Panic Fest 2021: Night Drive is a late night odyssey of time travel
Considering how high-concept it is, it’s interesting that time travel lends itself surprisingly well to low-budget movies. The philosophical and ethical implications of the topic open it up to some pretty fraught discussions. It turns out that makes for compelling cinema even if you can’t afford to actually take someone back in time Marty McFly-style.
Night Drive makes clever use of its low-key sci-fi trappings and keeps the plot literally moving by introducing another device into the equation: ride-sharing. That’s not exactly a new approach either (as evidenced by the fact that I’ve confused it with several other similar rideshare-based horror movies at festivals over the last year), but Brad Baruh and Meghan Leon’s economical script builds up a good dynamic between its two main characters. Out of the recent films using this as a concept—regardless of budget—it may be the most interesting.
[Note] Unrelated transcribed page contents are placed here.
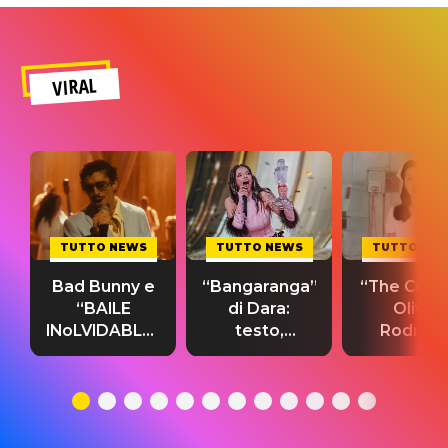
VIRAL
TUTTO NEWS
TUTTO NEWS
TUTTO NE
Bad Bunny e
“Bangaranga”
“The Cure”
“BAILE
di Dara:
Olivia
INoLVIDABLE”:
testo,
Rodrigo
testo,
traduzione e
testo,
traduzione e
significato
traduzion
significato
del singolo
significa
Russell (indie horror stalwart AJ Bowen) is a rideshare driver in LA with a conspicuously nice vehicle. One night, he picks up Charlotte (Sophie Dalah), a young woman who has Russell drive her to her ex’s house, where she steals a mysterious case. After Charlotte retains Russell’s driving services for the rest of the night, mishaps start piling up—the kind that involve trips to the hardware store to buy shovels. Charlotte, it turns out, is a time traveler, but her goals aren’t noble or meaningful. She’s here to sow chaos, and if Russell’s not careful, he’ll end up taking the fall for all the havoc she wreaks.
Night Drive combines elements of After Hours and Primer to create a late-night odyssey that brings up ideas of responsibility and humanity’s inherent selfishness. Bowen, playing a world-weary everyman with some significant regrets he’d like to correct, communicates those ideas best. Dalah’s Charlotte is a little harder to pin down, partly because her performance lacks the same level of nuance. The script has them bounce well off each other, but Dalah doesn’t exhibit much range or inflection, leaving her character feeling somewhat flat after a while.
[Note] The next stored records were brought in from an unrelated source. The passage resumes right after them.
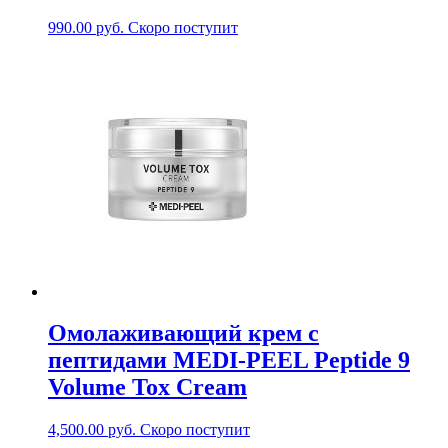
990.00
руб.
Скоро поступит
Омолаживающий крем с
пептидами MEDI-PEEL Peptide 9
Volume Tox Cream
4,500.00
руб.
Скоро поступит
That issue only stands out so much because Night Drive only has these two characters to focus on, and a tiny sedan-sized stage to explore. The movie is mainly about how Russell and Charlotte play off each other and work together (or against each other) as their circumstances get crazier, and as Russell finds out more about his passenger’s secrets. To that end, the script does a good job of economically dispensing information and letting us fill in the gaps, which leads to some clever turns of the screw late in the film.
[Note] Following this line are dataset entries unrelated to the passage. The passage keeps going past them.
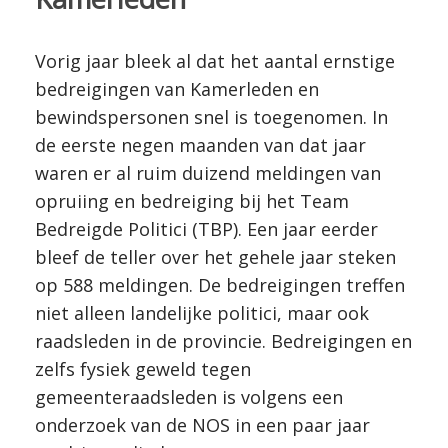
Vorig jaar bleek al dat het aantal ernstige
bedreigingen van Kamerleden en
bewindspersonen snel is toegenomen. In
de eerste negen maanden van dat jaar
waren er al ruim duizend meldingen van
opruiing en bedreiging bij het Team
Bedreigde Politici (TBP). Een jaar eerder
bleef de teller over het gehele jaar steken
op 588 meldingen. De bedreigingen treffen
niet alleen landelijke politici, maar ook
raadsleden in de provincie. Bedreigingen en
zelfs fysiek geweld tegen
gemeenteraadsleden is volgens een
onderzoek van de NOS in een paar jaar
Night Drive falls just short of great, but remains a neat, interesting character-based sci-fi story. The script is strong, and it’s a smart execution of a concept that hasn’t yet been done to death. While it’s undeniable that the film could benefit from the addition of a character or two, it still works well focused on the dynamic of that central pair. Bowen, especially, carries the film and does a lot to earn the audience’s sympathy and make the film function as well as it does.